_FRAGMENTO PROPORCIONADO_:
Por otro lado, el estallido iba a ocurrir en las mismas narices del Servicio Bolivariano de Inteligencia Nacional (SEBIN), cuya sede es aledaña a la plaza. Se pretendía mostrar la vulnerabilidad del aparato de inteligencia del gobierno, para reforzar el mensaje que se emitió machaconamente (aunque sin mucho poder de convencimiento) sobre la supuesta Operación Guacamaya.
Se buscaba demostrar poder y capacidad organizativa, algo fundamental para generar la sensación de un liderazgo capaz de golpear al gobierno, luego de las derrotas políticas que sufrió la ultraderecha por negarse a participar en las elecciones de mayo y julio.
Un acto como ese podría, según los planes de sus perpetradores, disparar reacciones en cadena entre la población opositora y en grupos desclasados.
La espectacularidad propia del terrorismo
Todos los estudios sobre el terrorismo apuntan hacia una característica muy propia de este tipo de actos: deben ser espectaculares. Mientras más se difundan las imágenes de lo ocurrido, mayor impacto emocional y social tendrán.
Según la opinión de conocedores del tema, la abortada explosión de la plaza de la Victoria podría haberse potenciado con el gas que fluye bajo el monumento para alimentar un pebetero que mantiene encendida una llama perenne delante del monumento. Esto habría permitido una mayor espectacularidad del acontecimiento.

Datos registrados
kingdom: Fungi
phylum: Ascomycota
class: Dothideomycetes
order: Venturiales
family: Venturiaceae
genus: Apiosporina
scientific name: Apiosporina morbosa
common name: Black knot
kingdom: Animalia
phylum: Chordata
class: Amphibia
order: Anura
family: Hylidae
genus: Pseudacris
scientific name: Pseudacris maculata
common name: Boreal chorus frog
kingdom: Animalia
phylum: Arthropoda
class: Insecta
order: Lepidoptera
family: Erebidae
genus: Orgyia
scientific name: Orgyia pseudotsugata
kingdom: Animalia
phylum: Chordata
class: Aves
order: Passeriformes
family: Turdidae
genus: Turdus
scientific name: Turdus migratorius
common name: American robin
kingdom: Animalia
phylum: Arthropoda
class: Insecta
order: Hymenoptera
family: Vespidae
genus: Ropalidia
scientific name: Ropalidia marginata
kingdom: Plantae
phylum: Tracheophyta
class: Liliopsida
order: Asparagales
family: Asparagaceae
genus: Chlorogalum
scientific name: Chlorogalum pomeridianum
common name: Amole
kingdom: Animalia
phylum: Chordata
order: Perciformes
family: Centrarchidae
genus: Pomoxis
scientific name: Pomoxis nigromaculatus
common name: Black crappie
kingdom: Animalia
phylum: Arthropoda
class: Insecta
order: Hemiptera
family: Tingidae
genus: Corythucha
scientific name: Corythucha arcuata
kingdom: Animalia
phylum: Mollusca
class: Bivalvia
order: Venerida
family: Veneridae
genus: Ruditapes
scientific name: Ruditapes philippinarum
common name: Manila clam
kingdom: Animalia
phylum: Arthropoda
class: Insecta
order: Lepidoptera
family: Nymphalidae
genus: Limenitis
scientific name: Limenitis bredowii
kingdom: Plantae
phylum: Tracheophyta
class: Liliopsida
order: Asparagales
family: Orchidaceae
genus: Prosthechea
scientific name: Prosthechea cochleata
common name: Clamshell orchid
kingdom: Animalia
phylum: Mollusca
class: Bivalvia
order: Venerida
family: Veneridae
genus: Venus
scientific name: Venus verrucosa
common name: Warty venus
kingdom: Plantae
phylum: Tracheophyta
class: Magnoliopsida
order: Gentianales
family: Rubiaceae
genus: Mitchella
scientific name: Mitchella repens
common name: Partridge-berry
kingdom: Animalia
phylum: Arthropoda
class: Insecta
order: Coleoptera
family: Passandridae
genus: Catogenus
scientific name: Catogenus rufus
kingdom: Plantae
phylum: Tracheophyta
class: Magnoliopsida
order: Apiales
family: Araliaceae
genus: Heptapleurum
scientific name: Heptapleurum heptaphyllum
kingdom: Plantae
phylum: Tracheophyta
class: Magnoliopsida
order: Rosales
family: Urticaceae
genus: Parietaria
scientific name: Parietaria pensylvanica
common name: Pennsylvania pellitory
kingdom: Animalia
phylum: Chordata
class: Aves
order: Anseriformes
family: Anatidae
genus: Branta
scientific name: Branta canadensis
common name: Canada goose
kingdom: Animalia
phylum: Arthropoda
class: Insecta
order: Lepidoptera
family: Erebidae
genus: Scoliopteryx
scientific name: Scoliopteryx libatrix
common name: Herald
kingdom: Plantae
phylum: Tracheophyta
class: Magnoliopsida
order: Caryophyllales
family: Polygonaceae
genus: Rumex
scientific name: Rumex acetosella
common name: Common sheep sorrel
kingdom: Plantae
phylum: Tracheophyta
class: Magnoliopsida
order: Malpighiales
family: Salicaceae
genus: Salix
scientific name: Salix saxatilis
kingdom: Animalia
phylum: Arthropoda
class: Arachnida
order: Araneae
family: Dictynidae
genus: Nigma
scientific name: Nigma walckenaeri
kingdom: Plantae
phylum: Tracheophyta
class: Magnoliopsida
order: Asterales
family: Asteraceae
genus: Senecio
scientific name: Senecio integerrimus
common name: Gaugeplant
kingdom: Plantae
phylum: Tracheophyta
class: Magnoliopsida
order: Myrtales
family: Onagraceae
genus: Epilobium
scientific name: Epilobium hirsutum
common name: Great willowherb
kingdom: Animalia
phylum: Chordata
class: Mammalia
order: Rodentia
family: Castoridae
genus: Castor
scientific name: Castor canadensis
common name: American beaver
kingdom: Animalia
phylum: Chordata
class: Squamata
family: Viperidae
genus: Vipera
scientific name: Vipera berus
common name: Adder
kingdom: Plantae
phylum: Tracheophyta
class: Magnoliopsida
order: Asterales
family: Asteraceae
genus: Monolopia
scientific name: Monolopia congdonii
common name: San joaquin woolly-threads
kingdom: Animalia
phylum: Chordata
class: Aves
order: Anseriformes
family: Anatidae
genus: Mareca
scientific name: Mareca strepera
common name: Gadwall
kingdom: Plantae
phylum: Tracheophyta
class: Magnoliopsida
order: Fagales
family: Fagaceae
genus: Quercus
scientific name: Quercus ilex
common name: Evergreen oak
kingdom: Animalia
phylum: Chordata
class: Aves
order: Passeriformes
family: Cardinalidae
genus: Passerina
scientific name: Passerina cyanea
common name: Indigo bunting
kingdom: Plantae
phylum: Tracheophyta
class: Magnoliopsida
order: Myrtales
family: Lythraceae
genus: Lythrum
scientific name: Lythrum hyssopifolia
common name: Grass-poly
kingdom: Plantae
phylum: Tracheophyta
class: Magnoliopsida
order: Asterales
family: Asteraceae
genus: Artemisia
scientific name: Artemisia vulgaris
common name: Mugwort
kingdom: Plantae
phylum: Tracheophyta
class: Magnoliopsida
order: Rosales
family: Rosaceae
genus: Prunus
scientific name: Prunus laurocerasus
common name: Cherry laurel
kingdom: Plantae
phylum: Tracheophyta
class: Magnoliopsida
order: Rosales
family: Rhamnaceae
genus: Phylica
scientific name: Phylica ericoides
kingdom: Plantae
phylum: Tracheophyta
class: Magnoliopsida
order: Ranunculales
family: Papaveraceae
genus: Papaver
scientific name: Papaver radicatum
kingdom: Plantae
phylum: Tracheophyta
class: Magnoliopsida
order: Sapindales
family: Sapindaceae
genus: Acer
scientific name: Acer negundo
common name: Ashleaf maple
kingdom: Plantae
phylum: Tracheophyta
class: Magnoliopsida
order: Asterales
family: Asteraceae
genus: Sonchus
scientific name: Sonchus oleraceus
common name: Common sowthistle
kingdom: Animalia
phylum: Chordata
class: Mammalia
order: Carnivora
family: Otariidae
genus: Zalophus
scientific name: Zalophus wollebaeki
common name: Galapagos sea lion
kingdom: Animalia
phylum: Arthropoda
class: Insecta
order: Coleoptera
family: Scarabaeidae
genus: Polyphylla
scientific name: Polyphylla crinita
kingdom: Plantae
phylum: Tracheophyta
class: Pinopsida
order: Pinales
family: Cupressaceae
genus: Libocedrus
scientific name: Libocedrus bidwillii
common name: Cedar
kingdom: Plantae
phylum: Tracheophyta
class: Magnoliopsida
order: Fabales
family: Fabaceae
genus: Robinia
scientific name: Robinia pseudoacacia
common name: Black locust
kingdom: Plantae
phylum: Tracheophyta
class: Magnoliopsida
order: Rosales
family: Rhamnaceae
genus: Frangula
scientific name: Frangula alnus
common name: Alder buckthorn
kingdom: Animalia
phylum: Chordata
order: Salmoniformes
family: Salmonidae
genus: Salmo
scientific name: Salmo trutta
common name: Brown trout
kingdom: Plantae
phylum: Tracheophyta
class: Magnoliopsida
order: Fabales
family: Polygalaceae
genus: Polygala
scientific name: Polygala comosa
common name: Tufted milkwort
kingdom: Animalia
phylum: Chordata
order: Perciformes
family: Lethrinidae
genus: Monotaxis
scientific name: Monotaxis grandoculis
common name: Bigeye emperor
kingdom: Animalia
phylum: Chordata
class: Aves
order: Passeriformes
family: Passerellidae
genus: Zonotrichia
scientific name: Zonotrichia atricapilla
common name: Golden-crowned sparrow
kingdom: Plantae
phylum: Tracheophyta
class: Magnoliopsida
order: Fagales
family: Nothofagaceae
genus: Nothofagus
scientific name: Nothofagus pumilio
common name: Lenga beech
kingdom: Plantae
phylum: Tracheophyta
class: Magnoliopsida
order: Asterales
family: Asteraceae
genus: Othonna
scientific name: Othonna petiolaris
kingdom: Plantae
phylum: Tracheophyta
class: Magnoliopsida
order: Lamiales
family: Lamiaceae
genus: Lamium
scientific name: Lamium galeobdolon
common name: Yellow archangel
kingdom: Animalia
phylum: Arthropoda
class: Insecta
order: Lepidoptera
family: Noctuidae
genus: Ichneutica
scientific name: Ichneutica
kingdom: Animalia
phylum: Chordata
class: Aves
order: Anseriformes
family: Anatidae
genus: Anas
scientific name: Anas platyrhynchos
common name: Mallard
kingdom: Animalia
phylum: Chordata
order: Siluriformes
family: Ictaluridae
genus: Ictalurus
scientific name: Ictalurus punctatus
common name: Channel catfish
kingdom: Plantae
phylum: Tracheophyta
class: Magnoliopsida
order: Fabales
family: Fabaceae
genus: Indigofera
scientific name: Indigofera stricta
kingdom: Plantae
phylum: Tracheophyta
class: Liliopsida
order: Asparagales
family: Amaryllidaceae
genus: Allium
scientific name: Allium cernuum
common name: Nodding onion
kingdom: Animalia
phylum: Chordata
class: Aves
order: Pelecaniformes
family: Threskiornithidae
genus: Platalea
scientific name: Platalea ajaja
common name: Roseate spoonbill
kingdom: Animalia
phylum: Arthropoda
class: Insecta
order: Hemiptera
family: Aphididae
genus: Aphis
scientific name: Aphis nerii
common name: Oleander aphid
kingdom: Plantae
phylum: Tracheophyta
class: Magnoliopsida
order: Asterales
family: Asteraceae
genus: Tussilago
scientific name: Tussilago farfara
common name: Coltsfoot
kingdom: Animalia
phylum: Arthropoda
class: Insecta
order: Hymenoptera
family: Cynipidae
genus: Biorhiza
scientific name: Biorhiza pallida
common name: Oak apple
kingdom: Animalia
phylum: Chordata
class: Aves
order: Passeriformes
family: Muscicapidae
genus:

_REQUISITOS DE LA TAREA_:
Responda según el fragmento sobre la explosión frustrada en la plaza de la Victoria:
(a) ¿Qué organismo tiene su sede junto a la plaza?
(b) ¿En qué elecciones se negó a participar la ultraderecha?
(c) ¿Qué característica deben tener estos actos, según todos los estudios sobre el terrorismo?
Las líneas son material independiente y no guardan relación con el fragmento.

_RESULTADO OBTENIDO_:
(a) El Servicio Bolivariano de Inteligencia Nacional (SEBIN).
(b) En las elecciones de mayo y julio.
(c) Deben ser espectaculares.